Shalvey is a suburb of Sydney, in the state of New South Wales, Australia. Shalvey is located 48 kilometres west of the Sydney central business district, in the local government area of the City of Blacktown and is part of the Greater Western Sydney region.

==History==
Shalvey takes its name from the main road in the area which was originally a crown subdivisional road. The road was named after Patrick Shalvey (1866–1962) who was a large landholder and ran an abattoir there to service his butcher shops in the city.

==Housing==
Housing is very heavily dominated by public housing under the control of the NSW Department of Housing built throughout the 1960s and 1970s, with a large number of extensive terrace-style complexes.

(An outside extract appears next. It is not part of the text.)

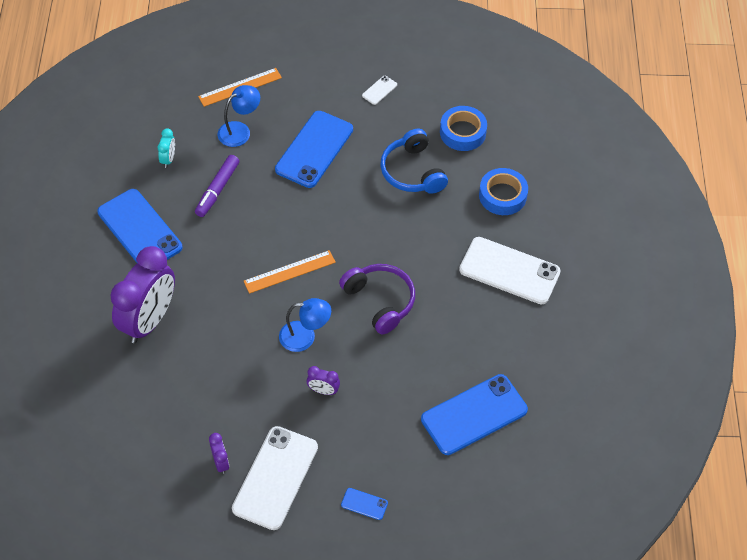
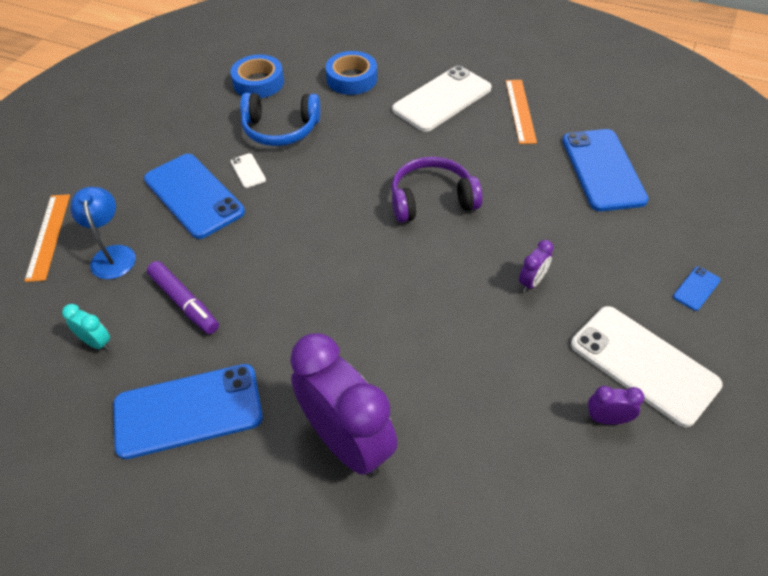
camera: 65 degrees left, 5 degrees down
orange ruler [244,250,336,294] -> orange ruler moved to [506,80,537,144]
blue lamp [279,298,331,352] -> none
white phone [362,76,397,105] -> white phone moved to [231,153,266,188]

These are gradually transferring to private ownership and as this continues these government-built premises are being replaced with privately built, modern homes, similar to those being built in other areas of Sydney.

==Commercial area==
Shalvey has a small shopping complex known as Shalvey Shops. There is a supermarket/liquor drive through, chemist, laundromat, tobacconist, bakery, and a BP service station, with a fully equipped mechanical workshop.

==Politics==

2022 Australian federal election
|  | Labor | 52.72% |
|  | Liberal | 24.74% |
|  | Pauline Hanson's One Nation (NSW Division) | 6.21% |
|  | Greens | 5.78% |
|  | United Australia | 5.30% |
|  | Liberal Democrats | 3.36% |
|  | Independent (Ammar Khan) | 1.89% |

For federal elections, Shalvey is in the safe Labor electoral division of Chifley. This seat is currently held by Ed Husic, of the Australian Labor Party, who was elected in the 2010 elections. The seat has been held continuously by the Labor Party since it was proclaimed in 1969.

For NSW state elections, Shalvey is in the electoral division of Mount Druitt. This seat is currently held by Edmond Atalla, of the Labor Party.